▶ [Consigne] Prolongez la page ci-dessous sur les batteries aluminium-graphite et leur gestion, en reprenant juste après sa dernière phrase.

▶ [Page]

━━━━━━

Kostiantyn Kravchyk explique la chimie des batteries aluminium-graphite. Avec le graphite idoine, elles présentent des arêtes semblables à celles d’une rame de papier. Les ions chlorure d’aluminium y pénètrent aisément. Avec un moins bon graphite, les arêtes sont froissées. (Image : Empa)
Nouvelle système de gestion des batteries
L’algorithme de charge des batteries autres que celles au lithium-ion constitue un défi supplémentaire. Le groupe de recherche dirigé par Kostiantyn Kravchyk et Maksym Kovalenko a découvert que la performance d’une batterie aluminium-graphite pouvait être augmentée jusqu’à 25 % grâce à une charge intelligente et progressive. Un groupe de recherche travaillant à Taïwan, en Chine, aux États-Unis et en Allemagne a découvert que ces électrodes sont nettement plus efficaces lorsqu’elles sont refroidies à –10 °C.
Ces résultats montrent clairement qu’un nouveau système de gestion des batteries, c’est-à-dire de nouveaux capteurs, chargeurs et algorithmes, doit être mis au point pour des batteries dont la chimie est complètement différente. On ne sait pas encore très bien laquelle des technologies précitées prévaudra et pourra remplacer les batteries lithium-ion dans certains domaines.

━━━━━━

▶ [Données fournies]
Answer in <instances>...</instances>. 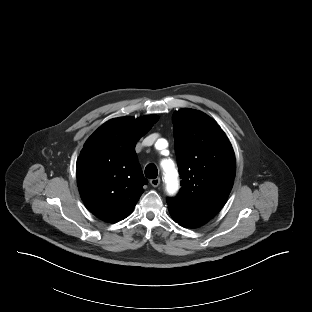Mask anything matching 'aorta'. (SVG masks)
Returning a JSON list of instances; mask_svg holds the SVG:
<instances>
[{
	"label": "aorta",
	"mask_w": 312,
	"mask_h": 312,
	"mask_svg": "<svg viewBox=\"0 0 312 312\" xmlns=\"http://www.w3.org/2000/svg\"><path fill=\"white\" fill-rule=\"evenodd\" d=\"M165 171L167 189L169 192H174L177 189V171L174 167V163L171 160H166L162 163Z\"/></svg>",
	"instance_id": "1"
}]
</instances>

━━━━━━

▶ [Réponse attendue]
Dans leur analyse, les chercheurs soulignent également qu’aucune des technologies présentées ne peut rivaliser avec les batteries lithium-ion en termes de densité d’énergie. Il est très probable que cela restera le cas à l’avenir. Ces piles alternatives ne sont donc concevables que pour des applications dans lesquelles l’électricité doit être stockée à un coût aussi bas que possible et où l’accent est mis sur une production écologique de piles.
Une recherche orientée vers les applications
Il reste donc beaucoup à faire pour les groupes de recherche du monde entier avant que les piles alternatives fassent une percée. Kostiantyn Kravchyk et Maksym Kovalenko souhaitent une approche plus holistique. « Dans le monde de la recherche, une expérience ne fait souvent que prouver la faisabilité d’une idée. Le coût des composants et le poids total du système, en revanche, sont souvent négligés », explique Kostiantyn Kravchyk. Mais ce sont précisément ces paramètres qui sont décisifs pour une éventuelle commercialisation. Ils devraient donc être davantage pris en compte dans les travaux de recherche.
Malgré cette étude quelque peu décevante, Kostiantyn Kravchyk continuera à l’avenir à faire des recherches sur les batteries alternatives. « Les systèmes utilisant le graphite comme cathode continueront d’être très intéressants. Nous avons déjà pu montrer que le gonflement et le rétrécissement du matériau de la cathode est également un problème qui peut être surmonté », déclare-t-il. Avec ses collègues, il fait actuellement des recherches sur des électrodes en graphite semi-solide, qui sont durables et peuvent bien transférer l’électricité.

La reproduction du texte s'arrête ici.